Evolve your data model in Flink’s state using Avro

Published in

inganalytics.com/inganalytics

8 min readJun 14, 2018

TL;DR

How do you update your data model in Apache Flink? If you use Flink for long-running jobs that need schema changes in between, you’ll sooner or later find yourself wanting to update the data model you’re using to write data to state. As of now this is not supported by Flink out of the box. This blog post provides a solution to this problem using Apache Avro to serialize and deserialize data.

We’ll show you how to extend your own managed state serializer, ensure your data supports evolution using Avro and how you can then update your Flink job with all your data migrated successfully.

What is the problem we’re trying to solve?

Say your new Japanese employee just started, but comes to you saying he doesn’t understand the documentation. This was all written in Chinese by his predecessor, which made sense at the time. What do you do?

This is an analogy for our Flink state issue. Whenever we update our old job (i.e. the Chinese employee leaves) we create a savepoint (i.e. the documentation he wrote). The new job (i.e. the Japanese employee) will start from this created savepoint. Since all our data is this way serialized by our first job, in Chinese, our new Japanese job is unable to decode the data. The problem is that there is no supported way to migrate state in Flink yet.

Since we’re receiving our data from a Kafka bus, we could replay from that. This however, is time consuming, can mess up stream joining of historic data during replay and most importantly, is limited to kafka’s retention period. So is there a better way to solve this?

# # #

Directions
- a) Write out, word for word, the stretch of the Flink state article that begins with the words "We’ll show you" and ends with "in Flink yet.".
- b) From the entries, pull out every line from the one containing "phylum: Tracheophyta" to the last line of the entries, both ends included, and give them unchanged.

# # #

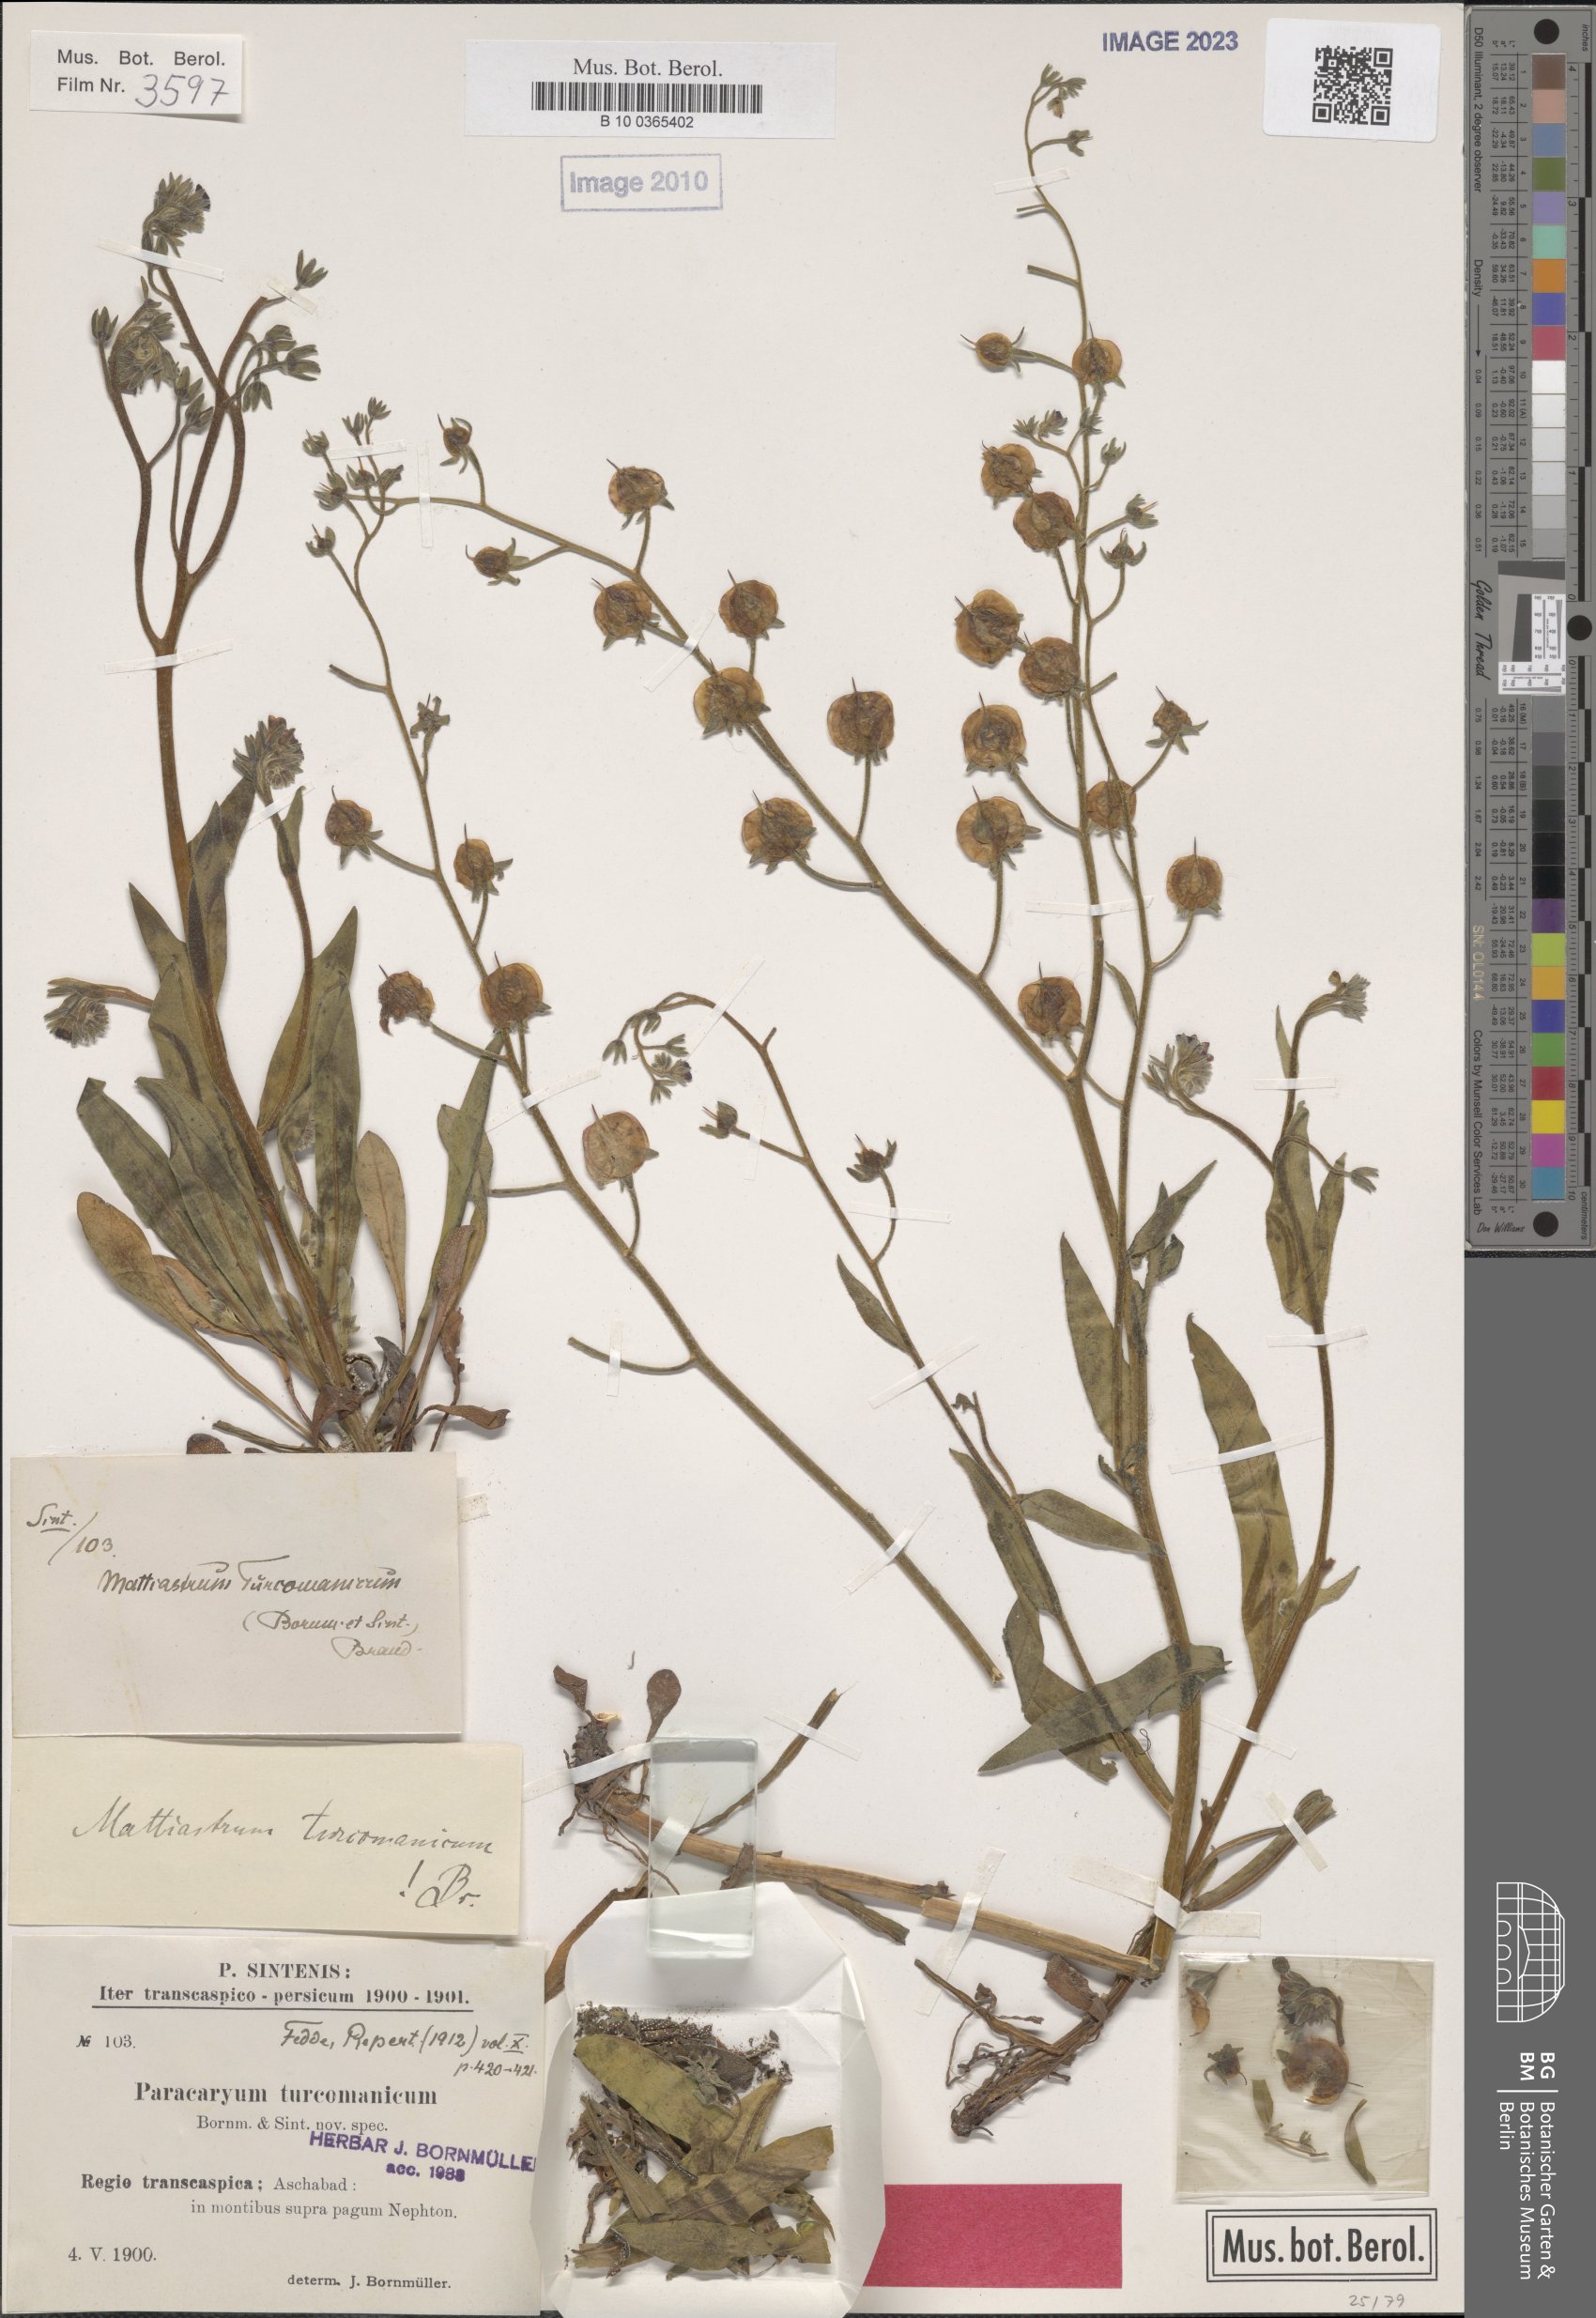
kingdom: Plantae
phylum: Tracheophyta
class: Magnoliopsida
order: Boraginales
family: Boraginaceae
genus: Paracaryum
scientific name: Paracaryum turcomanicum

# # #

Outputs
- a)
We’ll show you how to extend your own managed state serializer, ensure your data supports evolution using Avro and how you can then update your Flink job with all your data migrated successfully.

What is the problem we’re trying to solve?

Say your new Japanese employee just started, but comes to you saying he doesn’t understand the documentation. This was all written in Chinese by his predecessor, which made sense at the time. What do you do?

This is an analogy for our Flink state issue. Whenever we update our old job (i.e. the Chinese employee leaves) we create a savepoint (i.e. the documentation he wrote). The new job (i.e. the Japanese employee) will start from this created savepoint. Since all our data is this way serialized by our first job, in Chinese, our new Japanese job is unable to decode the data. The problem is that there is no supported way to migrate state in Flink yet.

- b)
phylum: Tracheophyta
class: Magnoliopsida
order: Boraginales
family: Boraginaceae
genus: Paracaryum
scientific name: Paracaryum turcomanicum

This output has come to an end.